ASSIGNMENT. Turn every line of text in all of the entries below into a JSON list of strings, with one string per line and no strings for blank lines.

DATA UNDER STUDY.
•••

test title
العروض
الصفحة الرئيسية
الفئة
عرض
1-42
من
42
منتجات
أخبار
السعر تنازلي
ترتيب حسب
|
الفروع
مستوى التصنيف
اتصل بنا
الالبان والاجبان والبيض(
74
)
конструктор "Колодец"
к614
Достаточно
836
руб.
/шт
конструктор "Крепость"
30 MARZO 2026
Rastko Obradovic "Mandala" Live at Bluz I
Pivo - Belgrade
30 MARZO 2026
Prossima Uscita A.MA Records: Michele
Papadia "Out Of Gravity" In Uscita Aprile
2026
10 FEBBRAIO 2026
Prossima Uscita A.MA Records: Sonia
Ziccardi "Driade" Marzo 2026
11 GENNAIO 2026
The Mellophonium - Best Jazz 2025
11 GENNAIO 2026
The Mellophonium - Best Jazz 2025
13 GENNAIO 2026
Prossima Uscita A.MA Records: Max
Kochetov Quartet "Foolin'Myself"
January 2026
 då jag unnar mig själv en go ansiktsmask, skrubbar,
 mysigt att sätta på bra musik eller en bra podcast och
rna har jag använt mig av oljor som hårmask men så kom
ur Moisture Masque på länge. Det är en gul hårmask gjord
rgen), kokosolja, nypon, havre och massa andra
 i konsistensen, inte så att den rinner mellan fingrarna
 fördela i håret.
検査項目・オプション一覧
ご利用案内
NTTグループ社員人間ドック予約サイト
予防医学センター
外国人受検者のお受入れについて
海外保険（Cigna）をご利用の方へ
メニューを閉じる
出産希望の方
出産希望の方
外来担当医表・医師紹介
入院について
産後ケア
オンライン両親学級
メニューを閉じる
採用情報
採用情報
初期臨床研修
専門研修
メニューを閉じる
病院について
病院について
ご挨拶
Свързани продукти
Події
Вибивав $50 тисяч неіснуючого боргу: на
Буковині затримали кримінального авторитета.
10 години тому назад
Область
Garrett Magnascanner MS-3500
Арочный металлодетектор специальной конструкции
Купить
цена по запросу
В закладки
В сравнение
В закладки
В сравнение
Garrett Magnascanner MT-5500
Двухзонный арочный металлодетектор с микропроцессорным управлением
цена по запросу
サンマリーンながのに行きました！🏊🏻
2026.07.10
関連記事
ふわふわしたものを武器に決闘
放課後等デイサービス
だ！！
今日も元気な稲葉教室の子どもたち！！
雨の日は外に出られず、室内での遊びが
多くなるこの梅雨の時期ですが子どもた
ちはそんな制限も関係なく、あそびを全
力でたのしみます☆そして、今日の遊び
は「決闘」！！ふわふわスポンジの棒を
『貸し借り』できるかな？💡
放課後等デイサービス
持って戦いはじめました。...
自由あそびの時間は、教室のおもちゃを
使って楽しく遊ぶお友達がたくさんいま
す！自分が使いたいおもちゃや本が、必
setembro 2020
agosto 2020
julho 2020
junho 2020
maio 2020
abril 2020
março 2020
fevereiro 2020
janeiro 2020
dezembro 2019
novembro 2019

•••

OUTPUT.
[
  "test title",
  "العروض",
  "الصفحة الرئيسية",
  "الفئة",
  "عرض",
  "1-42",
  "من",
  "42",
  "منتجات",
  "أخبار",
  "السعر تنازلي",
  "ترتيب حسب",
  "|",
  "الفروع",
  "مستوى التصنيف",
  "اتصل بنا",
  "الالبان والاجبان والبيض(",
  "74",
  ")",
  "конструктор \"Колодец\"",
  "к614",
  "Достаточно",
  "836",
  "руб.",
  "/шт",
  "конструктор \"Крепость\"",
  "30 MARZO 2026",
  "Rastko Obradovic \"Mandala\" Live at Bluz I",
  "Pivo - Belgrade",
  "30 MARZO 2026",
  "Prossima Uscita A.MA Records: Michele",
  "Papadia \"Out Of Gravity\" In Uscita Aprile",
  "2026",
  "10 FEBBRAIO 2026",
  "Prossima Uscita A.MA Records: Sonia",
  "Ziccardi \"Driade\" Marzo 2026",
  "11 GENNAIO 2026",
  "The Mellophonium - Best Jazz 2025",
  "11 GENNAIO 2026",
  "The Mellophonium - Best Jazz 2025",
  "13 GENNAIO 2026",
  "Prossima Uscita A.MA Records: Max",
  "Kochetov Quartet \"Foolin'Myself\"",
  "January 2026",
  " då jag unnar mig själv en go ansiktsmask, skrubbar,",
  " mysigt att sätta på bra musik eller en bra podcast och",
  "rna har jag använt mig av oljor som hårmask men så kom",
  "ur Moisture Masque på länge. Det är en gul hårmask gjord",
  "rgen), kokosolja, nypon, havre och massa andra",
  " i konsistensen, inte så att den rinner mellan fingrarna",
  " fördela i håret.",
  "検査項目・オプション一覧",
  "ご利用案内",
  "NTTグループ社員人間ドック予約サイト",
  "予防医学センター",
  "外国人受検者のお受入れについて",
  "海外保険（Cigna）をご利用の方へ",
  "メニューを閉じる",
  "出産希望の方",
  "出産希望の方",
  "外来担当医表・医師紹介",
  "入院について",
  "産後ケア",
  "オンライン両親学級",
  "メニューを閉じる",
  "採用情報",
  "採用情報",
  "初期臨床研修",
  "専門研修",
  "メニューを閉じる",
  "病院について",
  "病院について",
  "ご挨拶",
  "Свързани продукти",
  "Події",
  "Вибивав $50 тисяч неіснуючого боргу: на",
  "Буковині затримали кримінального авторитета.",
  "10 години тому назад",
  "Область",
  "Garrett Magnascanner MS-3500",
  "Арочный металлодетектор специальной конструкции",
  "Купить",
  "цена по запросу",
  "В закладки",
  "В сравнение",
  "В закладки",
  "В сравнение",
  "Garrett Magnascanner MT-5500",
  "Двухзонный арочный металлодетектор с микропроцессорным управлением",
  "цена по запросу",
  "サンマリーンながのに行きました！🏊🏻",
  "2026.07.10",
  "関連記事",
  "ふわふわしたものを武器に決闘",
  "放課後等デイサービス",
  "だ！！",
  "今日も元気な稲葉教室の子どもたち！！",
  "雨の日は外に出られず、室内での遊びが",
  "多くなるこの梅雨の時期ですが子どもた",
  "ちはそんな制限も関係なく、あそびを全",
  "力でたのしみます☆そして、今日の遊び",
  "は「決闘」！！ふわふわスポンジの棒を",
  "『貸し借り』できるかな？💡",
  "放課後等デイサービス",
  "持って戦いはじめました。...",
  "自由あそびの時間は、教室のおもちゃを",
  "使って楽しく遊ぶお友達がたくさんいま",
  "す！自分が使いたいおもちゃや本が、必",
  "setembro 2020",
  "agosto 2020",
  "julho 2020",
  "junho 2020",
  "maio 2020",
  "abril 2020",
  "março 2020",
  "fevereiro 2020",
  "janeiro 2020",
  "dezembro 2019",
  "novembro 2019"
]